All that buying of longer-term debt means that their prices go up relative to their shorter-term cousins. The US bond market has been inverted since early July, but it has deepened lately. The yield on US one-year and two-year bonds is now between 4% and 4.5%, while the 10-year is 3.5%. This is by far the largest inversion since the early 1980s.
A defensive end to a tough year
Despite the gloomy news out of the US, stock markets have been generally buoyant in recent months. European markets have been especially strong, bouncing about 20% from their October nadir.
The grounds for this optimism are difficult to see beyond a few months. Europe has done an extremely good job of bolstering its gas stockpiles and reducing dependence on Russian hydrocarbons, increasing its resilience against further economic warfare from the Kremlin. Yet the EU is still on a treacherous path of curtailed energy potential, with its factories susceptible to any spike in domestic usage from cold snaps that may necessitate rationing.
"An extraordinary 75% of British businesses are finding it difficult to fill vacancies – at a time when the economy is shrinking, no less."

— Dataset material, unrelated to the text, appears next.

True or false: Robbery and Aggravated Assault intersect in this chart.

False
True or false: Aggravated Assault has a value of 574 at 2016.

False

The UK faces similar energy concerns. It’s also struggling more than its peers to shake off sky-high inflation while already delivering slower growth as it battles labour shortages and dampened productivity. An extraordinary 75% of British businesses are finding it difficult to fill vacancies – at a time when the economy is shrinking, no less. This is no doubt why Chancellor Jeremy Hunt has said that he is working hard to address the problem: it both heightens inflation and reduces economic growth.

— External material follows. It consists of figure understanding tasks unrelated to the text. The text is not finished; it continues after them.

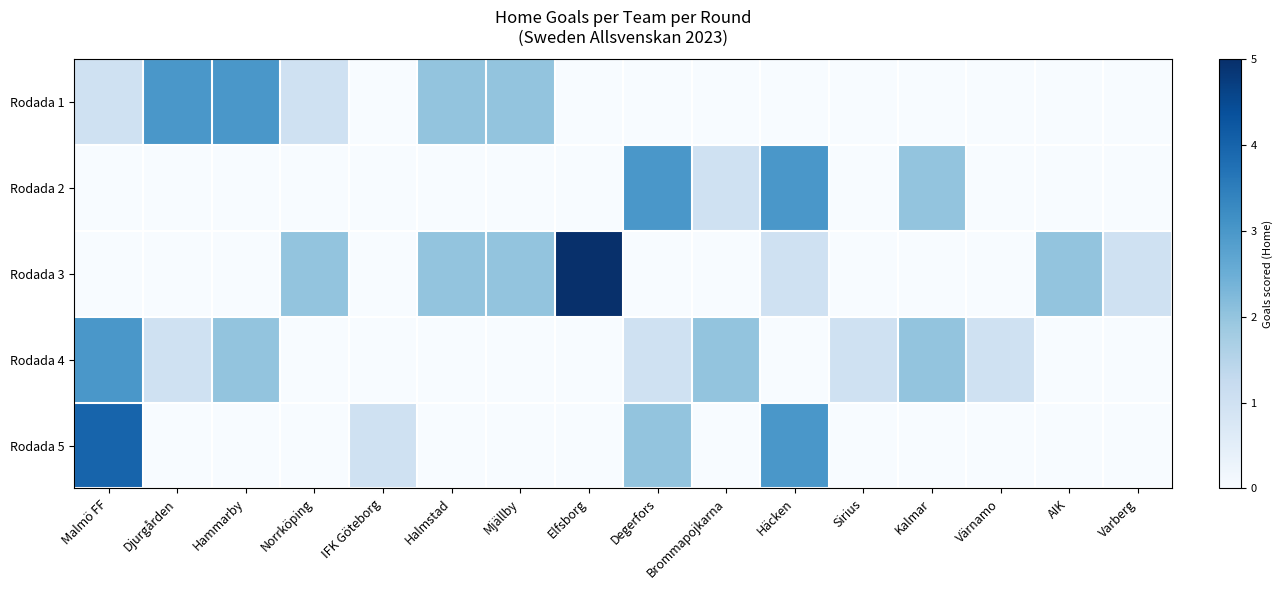

Reading left to right, what are all the values shown in this chart?

Rodada 1: Malmö FF=1	Djurgården=3	Hammarby=3	Norrköping=1	IFK Göteborg=0	Halmstad=2	Mjällby=2	Elfsborg=0	Degerfors=0	Brommapojkarna=0	Häcken=0	Sirius=0	Kalmar=0	Värnamo=0	AIK=0	Varberg=0
Rodada 2: Malmö FF=0	Djurgården=0	Hammarby=0	Norrköping=0	IFK Göteborg=0	Halmstad=0	Mjällby=0	Elfsborg=0	Degerfors=3	Brommapojkarna=1	Häcken=3	Sirius=0	Kalmar=2	Värnamo=0	AIK=0	Varberg=0
Rodada 3: Malmö FF=0	Djurgården=0	Hammarby=0	Norrköping=2	IFK Göteborg=0	Halmstad=2	Mjällby=2	Elfsborg=5	Degerfors=0	Brommapojkarna=0	Häcken=1	Sirius=0	Kalmar=0	Värnamo=0	AIK=2	Varberg=1
Rodada 4: Malmö FF=3	Djurgården=1	Hammarby=2	Norrköping=0	IFK Göteborg=0	Halmstad=0	Mjällby=0	Elfsborg=0	Degerfors=1	Brommapojkarna=2	Häcken=0	Sirius=1	Kalmar=2	Värnamo=1	AIK=0	Varberg=0
Rodada 5: Malmö FF=4	Djurgården=0	Hammarby=0	Norrköping=0	IFK Göteborg=1	Halmstad=0	Mjällby=0	Elfsborg=0	Degerfors=2	Brommapojkarna=0	Häcken=3	Sirius=0	Kalmar=0	Värnamo=0	AIK=0	Varberg=0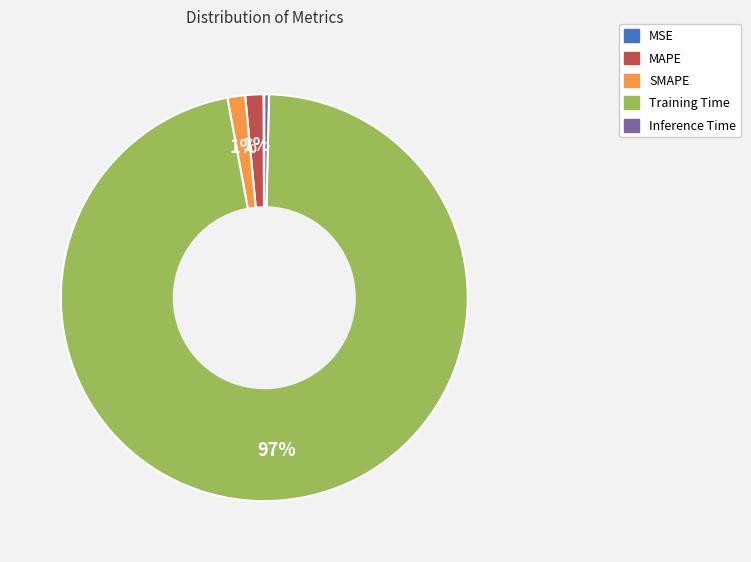

To the nearest percent, what is the average slice percentage?

20%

While the US is also looking shakier than it was earlier in the year, we still prefer US stocks to those of other developed nations. While the slowing American and global economies make it more difficult for US companies to deliver on earnings forecasts, we think, in the main, they offer better prospects than elsewhere.
Taking all of this together, we are still favouring defensive stocks. That means portfolios that are skewed toward those businesses that should be better placed to ride out trying situations without losing sales or getting hit by higher costs from suppliers or staff. They tend to be companies that deliver slow but reliable growth in profits, like infrastructure and utilities companies, or businesses that benefit from niche industries that are expanding faster than – and independent of – the wider economy.